Seachem Matrix
Matrix™ is a high porosity biomedia that provides efficient biofiltration for the removal of nitrogenous waste. Matrix™ is a porous inorganic solid about 10 mm in diameter. Each liter of Matrix™ provides as much surface (>~700 m2) as 170 liters of plastic balls! Plastic bio-materials provide only external surface area, whereas Matrix™ provides both external and internal macroporous surface area. These macropores are ideally sized for the support of nitrifying and denitrifying bacteria. This allows Matrix™, unlike other forms of biomedia, to remove nitrate along with ammonia and nitrite, simultaneously and in the same filter.
Matrix™ is completely inert and will not breakdown. It need not be replaced. Since the majority of the bacteria are internal, Matrix™ may be rinsed when needed without damaging the filter. Matrix™ is compatible with all types of wet or wet-dry filters.

*-*-*

### DESCRIPTION OF THE TASK
Summarize the Seachem Matrix description in two sentences. The listing after this text is not needed for any of the work here.

### GIVEN MATERIAL

*-*-*

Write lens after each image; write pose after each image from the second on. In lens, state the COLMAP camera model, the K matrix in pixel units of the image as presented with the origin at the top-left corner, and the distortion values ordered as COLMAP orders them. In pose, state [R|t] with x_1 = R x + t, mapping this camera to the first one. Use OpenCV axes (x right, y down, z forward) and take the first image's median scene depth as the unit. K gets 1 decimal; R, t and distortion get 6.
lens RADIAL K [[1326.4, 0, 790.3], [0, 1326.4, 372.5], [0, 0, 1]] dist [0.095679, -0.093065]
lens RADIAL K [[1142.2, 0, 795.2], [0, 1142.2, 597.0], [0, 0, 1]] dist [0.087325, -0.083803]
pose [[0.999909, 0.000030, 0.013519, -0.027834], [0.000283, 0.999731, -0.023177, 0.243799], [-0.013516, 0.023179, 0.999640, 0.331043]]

*-*-*

### TASK ANSWER
Matrix is a porous inorganic biomedia about 10 mm in diameter, and its external and internal macroporous surface supports nitrifying and denitrifying bacteria, letting it remove ammonia, nitrite and nitrate simultaneously in the same filter. It is completely inert, never needs replacing, can be rinsed without damaging the filter, and is compatible with all types of wet or wet-dry filters.